▸ What is being asked: Using the listing below, set down exactly the lines starting at the line that contains "should be smaller." and ending at the line that contains "## The Bottom Line", both included, and no others.

▸ Records:
● ● ● ●

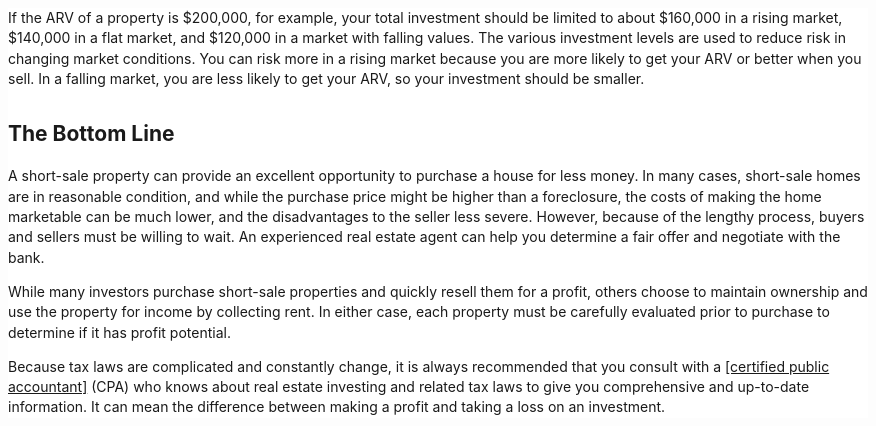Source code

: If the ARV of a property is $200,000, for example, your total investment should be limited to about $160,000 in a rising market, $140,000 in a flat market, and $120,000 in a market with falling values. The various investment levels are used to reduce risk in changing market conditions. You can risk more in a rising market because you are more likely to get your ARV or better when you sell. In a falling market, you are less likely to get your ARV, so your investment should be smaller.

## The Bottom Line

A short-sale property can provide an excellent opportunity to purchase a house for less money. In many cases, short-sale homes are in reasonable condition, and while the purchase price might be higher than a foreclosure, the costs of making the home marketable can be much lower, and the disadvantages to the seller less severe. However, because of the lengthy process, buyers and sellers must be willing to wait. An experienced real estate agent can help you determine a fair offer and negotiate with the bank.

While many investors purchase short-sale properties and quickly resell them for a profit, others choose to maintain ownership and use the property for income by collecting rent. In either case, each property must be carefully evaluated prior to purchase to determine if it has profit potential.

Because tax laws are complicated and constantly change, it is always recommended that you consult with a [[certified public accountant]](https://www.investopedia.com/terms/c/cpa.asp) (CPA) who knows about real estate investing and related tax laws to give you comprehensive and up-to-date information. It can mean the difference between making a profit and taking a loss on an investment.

● ● ● ●

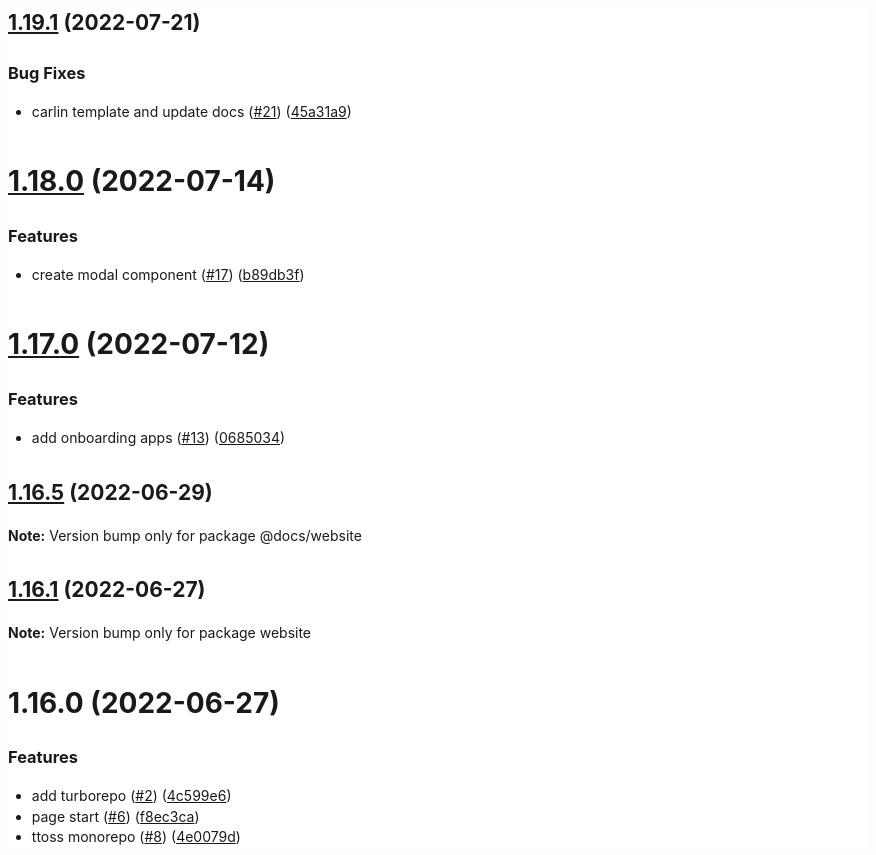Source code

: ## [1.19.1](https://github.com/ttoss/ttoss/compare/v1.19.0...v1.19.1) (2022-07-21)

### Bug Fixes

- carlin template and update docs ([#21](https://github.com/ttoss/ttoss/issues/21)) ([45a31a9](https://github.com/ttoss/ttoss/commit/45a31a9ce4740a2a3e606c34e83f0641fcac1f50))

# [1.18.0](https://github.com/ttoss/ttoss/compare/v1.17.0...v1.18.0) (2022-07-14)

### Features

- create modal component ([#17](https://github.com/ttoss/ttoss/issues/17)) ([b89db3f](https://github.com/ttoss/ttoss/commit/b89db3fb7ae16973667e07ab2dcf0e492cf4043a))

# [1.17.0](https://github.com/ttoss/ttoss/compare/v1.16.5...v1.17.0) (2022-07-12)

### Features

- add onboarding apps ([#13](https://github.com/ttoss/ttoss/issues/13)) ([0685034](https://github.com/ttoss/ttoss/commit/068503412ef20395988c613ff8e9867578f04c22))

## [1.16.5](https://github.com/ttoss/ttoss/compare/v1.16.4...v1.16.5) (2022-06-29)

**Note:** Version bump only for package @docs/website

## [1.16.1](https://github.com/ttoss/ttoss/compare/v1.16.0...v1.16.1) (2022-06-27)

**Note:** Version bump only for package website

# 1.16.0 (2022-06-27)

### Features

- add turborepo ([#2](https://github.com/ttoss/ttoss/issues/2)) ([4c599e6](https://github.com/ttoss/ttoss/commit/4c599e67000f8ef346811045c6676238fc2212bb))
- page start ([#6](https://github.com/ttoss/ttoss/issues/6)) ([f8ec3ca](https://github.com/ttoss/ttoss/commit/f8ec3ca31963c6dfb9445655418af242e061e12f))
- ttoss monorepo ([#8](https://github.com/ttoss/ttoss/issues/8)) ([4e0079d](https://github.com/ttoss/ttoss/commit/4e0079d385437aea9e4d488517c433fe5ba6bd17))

● ● ● ●

▸ Your response:
: If the ARV of a property is $200,000, for example, your total investment should be limited to about $160,000 in a rising market, $140,000 in a flat market, and $120,000 in a market with falling values. The various investment levels are used to reduce risk in changing market conditions. You can risk more in a rising market because you are more likely to get your ARV or better when you sell. In a falling market, you are less likely to get your ARV, so your investment should be smaller.

## The Bottom Line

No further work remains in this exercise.